Littérature
Dans son livre-enquête, Megopé Foondé sonde avec une certaine réussite
le mystère des noms des espaces habités. Surprises au menu.
«Douala, Toponymes, histoire et
culture» fait partie de ces livres que l’on lit d’un trait, mais pas une seule
fois. Car la foultitude d’informations qu’il renferme vous autorise à y
recourir très souvient, surtout pour qui, comme les journalistes ou les sociologues,
cherche à comprendre les lames de fond qui travaillent la fronde et la défiance
qui vont comme un gant à cette métropole. Car si Douala est resté dans la
mémoire collective des Camerounais comme le lieu d’expression de ceux d’entre
eux qui n’ont jamais rechigné à rester debouts, c’est bien qu’il doit y avoir
une explication.
En lisant ce livre, remonte à la
surface au fil des pages l’envahissement, c’est le cas de le dire, d’un espace
qui n’était pas préparé à recevoir autant de monde. Une immigration qui a eu,
ajoutée à une conjoncture qui s’y prêtait, le don de laisser les autorités
municipales, administratives et politiques sur le bord du chemin. A tel point
que délimiter le territoire même de cette ville cosmopolite relève aujourd’hui
d’une véritable gageure. Jean Philippe Megopé Foondé n’a certainement pas tort
d’ailleurs quand il affirme, à la conclusion de ce travail titanesque, que
«Ecrire sur Douala, c’est comme photographier un enfant. Le temps d’un déclic,
l’enfant a changé.»

§ **Données extraites**:
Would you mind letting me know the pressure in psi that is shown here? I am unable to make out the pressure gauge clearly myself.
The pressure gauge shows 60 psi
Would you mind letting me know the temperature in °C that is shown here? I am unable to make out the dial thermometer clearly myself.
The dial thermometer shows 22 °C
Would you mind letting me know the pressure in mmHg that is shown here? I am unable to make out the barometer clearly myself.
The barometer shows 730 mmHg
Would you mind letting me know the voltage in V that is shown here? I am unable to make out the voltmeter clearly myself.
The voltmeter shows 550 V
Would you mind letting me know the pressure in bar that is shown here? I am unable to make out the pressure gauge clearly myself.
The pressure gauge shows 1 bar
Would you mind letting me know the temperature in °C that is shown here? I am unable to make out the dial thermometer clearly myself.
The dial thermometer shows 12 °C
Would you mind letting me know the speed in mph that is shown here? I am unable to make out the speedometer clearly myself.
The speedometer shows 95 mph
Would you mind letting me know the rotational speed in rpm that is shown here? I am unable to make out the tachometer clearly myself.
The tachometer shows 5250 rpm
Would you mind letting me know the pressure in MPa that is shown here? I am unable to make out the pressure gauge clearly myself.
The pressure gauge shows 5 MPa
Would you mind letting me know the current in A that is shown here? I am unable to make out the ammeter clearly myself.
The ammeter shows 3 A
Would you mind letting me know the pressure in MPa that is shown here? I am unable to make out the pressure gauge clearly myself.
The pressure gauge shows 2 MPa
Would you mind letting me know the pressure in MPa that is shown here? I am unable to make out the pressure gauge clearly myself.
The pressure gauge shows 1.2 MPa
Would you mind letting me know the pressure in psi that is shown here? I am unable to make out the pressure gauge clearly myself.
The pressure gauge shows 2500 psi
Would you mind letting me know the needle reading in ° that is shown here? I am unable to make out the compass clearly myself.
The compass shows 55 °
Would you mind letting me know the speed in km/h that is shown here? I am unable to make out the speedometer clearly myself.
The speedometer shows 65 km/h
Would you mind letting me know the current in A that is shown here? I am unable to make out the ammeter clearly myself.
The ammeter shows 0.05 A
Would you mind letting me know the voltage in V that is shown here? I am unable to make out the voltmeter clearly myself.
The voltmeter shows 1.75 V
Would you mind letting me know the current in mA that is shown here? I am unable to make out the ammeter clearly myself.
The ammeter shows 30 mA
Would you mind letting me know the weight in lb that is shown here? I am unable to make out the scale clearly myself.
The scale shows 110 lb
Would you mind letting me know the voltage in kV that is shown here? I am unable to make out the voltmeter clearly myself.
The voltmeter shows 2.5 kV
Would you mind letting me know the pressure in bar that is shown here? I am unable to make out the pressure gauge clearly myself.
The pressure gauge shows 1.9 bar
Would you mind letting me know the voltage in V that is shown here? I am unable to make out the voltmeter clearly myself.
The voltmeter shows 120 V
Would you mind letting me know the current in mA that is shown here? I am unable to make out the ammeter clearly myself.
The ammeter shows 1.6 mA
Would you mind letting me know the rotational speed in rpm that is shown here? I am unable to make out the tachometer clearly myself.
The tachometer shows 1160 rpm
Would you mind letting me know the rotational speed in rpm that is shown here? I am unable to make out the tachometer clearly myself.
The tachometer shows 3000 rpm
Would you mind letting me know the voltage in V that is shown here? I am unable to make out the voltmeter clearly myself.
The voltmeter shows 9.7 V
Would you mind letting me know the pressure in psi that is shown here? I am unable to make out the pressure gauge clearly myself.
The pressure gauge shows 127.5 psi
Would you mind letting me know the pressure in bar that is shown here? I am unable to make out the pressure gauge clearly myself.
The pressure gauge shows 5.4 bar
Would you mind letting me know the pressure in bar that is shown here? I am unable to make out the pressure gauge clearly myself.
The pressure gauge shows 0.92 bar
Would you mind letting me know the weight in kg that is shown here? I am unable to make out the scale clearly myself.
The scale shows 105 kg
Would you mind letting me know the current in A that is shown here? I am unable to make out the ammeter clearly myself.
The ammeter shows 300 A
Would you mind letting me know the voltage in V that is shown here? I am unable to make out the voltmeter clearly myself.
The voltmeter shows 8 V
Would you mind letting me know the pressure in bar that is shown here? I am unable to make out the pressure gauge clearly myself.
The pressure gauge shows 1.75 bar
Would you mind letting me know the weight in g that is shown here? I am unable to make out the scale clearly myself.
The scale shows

§ **Travail à faire**:
1. Recopiez fidèlement le passage du texte sur les toponymes de Douala qui commence aux mots « Littérature » et s'arrête après les mots « une explication. ».
2. Rédigez la suite du texte sur les toponymes de Douala en reprenant après sa dernière phrase.

§ **Réponses attendues**:
1.
Littérature
Dans son livre-enquête, Megopé Foondé sonde avec une certaine réussite
le mystère des noms des espaces habités. Surprises au menu.
«Douala, Toponymes, histoire et
culture» fait partie de ces livres que l’on lit d’un trait, mais pas une seule
fois. Car la foultitude d’informations qu’il renferme vous autorise à y
recourir très souvient, surtout pour qui, comme les journalistes ou les sociologues,
cherche à comprendre les lames de fond qui travaillent la fronde et la défiance
qui vont comme un gant à cette métropole. Car si Douala est resté dans la
mémoire collective des Camerounais comme le lieu d’expression de ceux d’entre
eux qui n’ont jamais rechigné à rester debouts, c’est bien qu’il doit y avoir
une explication.

2.
Ici plus qu’ailleurs en effet, le
temps est compté. Et les désignations de quartiers suivent le mouvement
puisqu’il faut bien donner un nom à un espace quand des familles y prennent
abri. Un travail qui mérite d’être salué. Car si l’auteur voulait assouvir une
curiosité personnelle, il a commis une tache herculéenne. D’abord par la source
documentaire convoquée et qui conforte sa thèse sur certaines situations
«compliquées». Ensuite, il y a ce travail de terrain qui, tel que savent le
faire les bons romanciers, a consisté en l’écoute des anciens. Et si au finish
il reste des quiproquos sur certaines appellations, Megopé Foondé n’a pas à
rougir, car c’est la preuve même que ce chantier toponymique gigantesque doit
être poursuivi.
Les écrivains, les chercheurs de
tous ordres, tout comme les artistes, trouveront en ce livre matière à féconder
leur travail. Ce d’autant plus que d’une part la ville continue de s’étendre
jusqu’aux confins d’une autre, mais aussi parce que malgré ce livre, la
lisibilité de Douala continue de poser problème comme on peut le constater avec
l’adressage urbain. On peut simplement regretter au bout du compte que la
pédagogie que pratique l’auteur au quotidien l’ait sans doute amené à être
parfois répétitif. Ce qui n’est pas bien grave pour cette bouteille à la mer
qui mérite d’atterrir chez les destinataires que sont les habitants de Douala
et les chercheurs et artistes. Alors pourra commencer ce travail sur notre
mémoire que l’on a beau jeu de repousser à plus tard. Mais comme le dit un
adage, le malheur est sur le chemin de celui qui renvoie tout à demain.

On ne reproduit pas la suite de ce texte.